Data to process -

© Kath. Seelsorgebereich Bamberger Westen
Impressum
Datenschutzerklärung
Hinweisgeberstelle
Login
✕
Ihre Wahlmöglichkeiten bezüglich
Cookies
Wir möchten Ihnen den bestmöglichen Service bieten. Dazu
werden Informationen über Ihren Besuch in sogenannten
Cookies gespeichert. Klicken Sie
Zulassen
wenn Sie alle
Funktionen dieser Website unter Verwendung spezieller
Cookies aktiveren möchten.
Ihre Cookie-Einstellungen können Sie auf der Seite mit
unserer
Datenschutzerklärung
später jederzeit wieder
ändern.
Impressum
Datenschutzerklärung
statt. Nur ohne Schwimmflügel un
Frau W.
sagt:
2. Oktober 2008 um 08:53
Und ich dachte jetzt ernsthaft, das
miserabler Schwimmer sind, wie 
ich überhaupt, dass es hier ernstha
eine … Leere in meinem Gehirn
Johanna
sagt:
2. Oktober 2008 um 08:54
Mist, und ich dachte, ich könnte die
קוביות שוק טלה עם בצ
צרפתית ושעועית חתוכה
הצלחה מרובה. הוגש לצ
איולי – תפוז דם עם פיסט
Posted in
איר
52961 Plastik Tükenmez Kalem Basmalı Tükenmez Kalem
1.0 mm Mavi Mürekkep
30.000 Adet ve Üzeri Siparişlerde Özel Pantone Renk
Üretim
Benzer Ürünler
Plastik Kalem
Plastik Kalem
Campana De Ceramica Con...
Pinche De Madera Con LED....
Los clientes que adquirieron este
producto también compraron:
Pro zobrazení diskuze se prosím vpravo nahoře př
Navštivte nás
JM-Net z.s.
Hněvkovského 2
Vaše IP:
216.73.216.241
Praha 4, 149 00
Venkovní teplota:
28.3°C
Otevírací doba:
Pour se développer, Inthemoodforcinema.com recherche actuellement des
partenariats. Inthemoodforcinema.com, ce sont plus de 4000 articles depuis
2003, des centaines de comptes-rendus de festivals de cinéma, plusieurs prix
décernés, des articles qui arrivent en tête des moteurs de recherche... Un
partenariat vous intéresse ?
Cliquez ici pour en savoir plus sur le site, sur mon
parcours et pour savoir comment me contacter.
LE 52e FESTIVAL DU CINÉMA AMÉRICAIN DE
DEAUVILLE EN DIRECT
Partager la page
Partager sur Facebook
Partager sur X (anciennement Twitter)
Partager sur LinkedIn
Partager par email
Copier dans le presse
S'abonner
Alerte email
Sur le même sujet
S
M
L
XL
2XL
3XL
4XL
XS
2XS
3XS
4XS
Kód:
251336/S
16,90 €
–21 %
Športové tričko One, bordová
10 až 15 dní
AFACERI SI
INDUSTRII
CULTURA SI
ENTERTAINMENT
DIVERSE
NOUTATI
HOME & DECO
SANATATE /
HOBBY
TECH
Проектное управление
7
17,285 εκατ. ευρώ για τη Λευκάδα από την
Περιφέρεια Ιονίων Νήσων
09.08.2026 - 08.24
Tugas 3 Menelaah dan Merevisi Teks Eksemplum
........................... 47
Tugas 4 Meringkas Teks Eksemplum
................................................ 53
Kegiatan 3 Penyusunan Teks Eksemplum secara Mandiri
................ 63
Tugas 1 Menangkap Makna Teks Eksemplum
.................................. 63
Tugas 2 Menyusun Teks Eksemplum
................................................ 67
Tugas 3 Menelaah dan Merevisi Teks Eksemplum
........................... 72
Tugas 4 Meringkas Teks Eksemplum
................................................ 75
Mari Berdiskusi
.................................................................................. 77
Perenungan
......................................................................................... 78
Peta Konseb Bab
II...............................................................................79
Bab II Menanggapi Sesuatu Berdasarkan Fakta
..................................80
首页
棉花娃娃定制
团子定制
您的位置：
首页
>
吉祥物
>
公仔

Problem requirements -
Everything in the listing above should be duplicated exactly.

Output of the exercise -
© Kath. Seelsorgebereich Bamberger Westen
Impressum
Datenschutzerklärung
Hinweisgeberstelle
Login
✕
Ihre Wahlmöglichkeiten bezüglich
Cookies
Wir möchten Ihnen den bestmöglichen Service bieten. Dazu
werden Informationen über Ihren Besuch in sogenannten
Cookies gespeichert. Klicken Sie
Zulassen
wenn Sie alle
Funktionen dieser Website unter Verwendung spezieller
Cookies aktiveren möchten.
Ihre Cookie-Einstellungen können Sie auf der Seite mit
unserer
Datenschutzerklärung
später jederzeit wieder
ändern.
Impressum
Datenschutzerklärung
statt. Nur ohne Schwimmflügel un
Frau W.
sagt:
2. Oktober 2008 um 08:53
Und ich dachte jetzt ernsthaft, das
miserabler Schwimmer sind, wie 
ich überhaupt, dass es hier ernstha
eine … Leere in meinem Gehirn
Johanna
sagt:
2. Oktober 2008 um 08:54
Mist, und ich dachte, ich könnte die
קוביות שוק טלה עם בצ
צרפתית ושעועית חתוכה
הצלחה מרובה. הוגש לצ
איולי – תפוז דם עם פיסט
Posted in
איר
52961 Plastik Tükenmez Kalem Basmalı Tükenmez Kalem
1.0 mm Mavi Mürekkep
30.000 Adet ve Üzeri Siparişlerde Özel Pantone Renk
Üretim
Benzer Ürünler
Plastik Kalem
Plastik Kalem
Campana De Ceramica Con...
Pinche De Madera Con LED....
Los clientes que adquirieron este
producto también compraron:
Pro zobrazení diskuze se prosím vpravo nahoře př
Navštivte nás
JM-Net z.s.
Hněvkovského 2
Vaše IP:
216.73.216.241
Praha 4, 149 00
Venkovní teplota:
28.3°C
Otevírací doba:
Pour se développer, Inthemoodforcinema.com recherche actuellement des
partenariats. Inthemoodforcinema.com, ce sont plus de 4000 articles depuis
2003, des centaines de comptes-rendus de festivals de cinéma, plusieurs prix
décernés, des articles qui arrivent en tête des moteurs de recherche... Un
partenariat vous intéresse ?
Cliquez ici pour en savoir plus sur le site, sur mon
parcours et pour savoir comment me contacter.
LE 52e FESTIVAL DU CINÉMA AMÉRICAIN DE
DEAUVILLE EN DIRECT
Partager la page
Partager sur Facebook
Partager sur X (anciennement Twitter)
Partager sur LinkedIn
Partager par email
Copier dans le presse
S'abonner
Alerte email
Sur le même sujet
S
M
L
XL
2XL
3XL
4XL
XS
2XS
3XS
4XS
Kód:
251336/S
16,90 €
–21 %
Športové tričko One, bordová
10 až 15 dní
AFACERI SI
INDUSTRII
CULTURA SI
ENTERTAINMENT
DIVERSE
NOUTATI
HOME & DECO
SANATATE /
HOBBY
TECH
Проектное управление
7
17,285 εκατ. ευρώ για τη Λευκάδα από την
Περιφέρεια Ιονίων Νήσων
09.08.2026 - 08.24
Tugas 3 Menelaah dan Merevisi Teks Eksemplum
........................... 47
Tugas 4 Meringkas Teks Eksemplum
................................................ 53
Kegiatan 3 Penyusunan Teks Eksemplum secara Mandiri
................ 63
Tugas 1 Menangkap Makna Teks Eksemplum
.................................. 63
Tugas 2 Menyusun Teks Eksemplum
................................................ 67
Tugas 3 Menelaah dan Merevisi Teks Eksemplum
........................... 72
Tugas 4 Meringkas Teks Eksemplum
................................................ 75
Mari Berdiskusi
.................................................................................. 77
Perenungan
......................................................................................... 78
Peta Konseb Bab
II...............................................................................79
Bab II Menanggapi Sesuatu Berdasarkan Fakta
..................................80
首页
棉花娃娃定制
团子定制
您的位置：
首页
>
吉祥物
>
公仔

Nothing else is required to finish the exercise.